Description
Delicious Hawaiian Chicken Kebabs featuring tender chicken breast marinated in a tangy and sweet blend of pineapple, soy sauce, and spices, grilled to perfection with colorful bell peppers and red onion for a perfect summer meal.
Ingredients
Scale
Chicken and Vegetables
- 1 3/4 lb boneless, skinless chicken breast
- 3 cups fresh cubed pineapple
- 1 1/2 large green peppers, cut into chunks
- 1 large red onion, cut into chunks
Marinade
- 1/3 cup ketchup
- 1/3 cup packed dark brown sugar
- 1/3 cup low-sodium soy sauce
- 1/4 cup canned pineapple juice
- 4 Tbsp olive oil (divided, plus more for brushing grill)
- 1 1/2 Tbsp rice vinegar
- 4 garlic cloves, minced
- 1 Tbsp minced ginger
- 1/2 tsp sesame oil
- Salt and freshly ground black pepper, to taste
Instructions
- Prepare the Marinade: In a mixing bowl, whisk together ketchup, dark brown sugar, low-sodium soy sauce, canned pineapple juice, 2 tablespoons olive oil, rice vinegar, minced garlic, minced ginger, sesame oil, salt, and pepper until thoroughly combined to create the flavorful marinade.
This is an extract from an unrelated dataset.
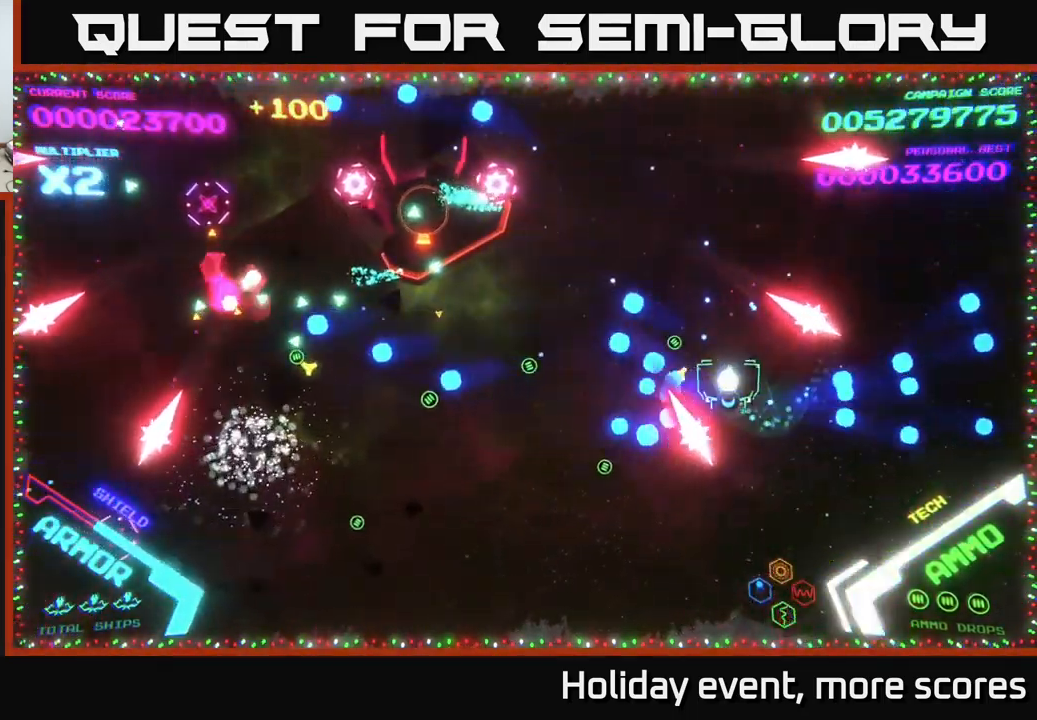
{"buttons": ["B"], "left_stick": "up-left", "right_stick": "center", "events": [[134, "B", "down"], [134, "left_stick", "left"], [300, "B", "up"], [483, "left_stick", "up-left"], [500, "B", "down"]]}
- Marinate the Chicken: Place the boneless, skinless chicken breasts into a resealable plastic bag and pour in the marinade, ensuring the chicken is well coated. Seal the bag and refrigerate for at least 1 hour to allow the flavors to infuse. Reserve some of the marinade separately for basting during grilling.
- Preheat the Grill: Prepare your grill by preheating it to medium heat, approximately 400°F. Lightly brush the grill grates with olive oil to prevent sticking.
- Assemble the Kebabs: Thread the marinated chicken pieces alternately with cubes of fresh pineapple, green peppers, and red onion onto skewers, ensuring even distribution for balanced cooking and flavor.
- Grill the Kebabs: Place the assembled kebabs on the preheated grill. Cook for about 10 minutes, turning occasionally and basting with the reserved marinade, until the chicken reaches an internal temperature of 165°F and is cooked through. Remove from grill and let rest briefly before serving.
Notes
- Soak wooden skewers in water for at least 30 minutes beforehand to prevent burning on the grill.
- Use a meat thermometer to ensure chicken is safely cooked to 165°F.
- The marinade can be prepared a day in advance to deepen the flavors.
- For a spicier kick, add a pinch of red pepper flakes to the marinade.
- Serve with steamed rice or a fresh green salad for a complete meal.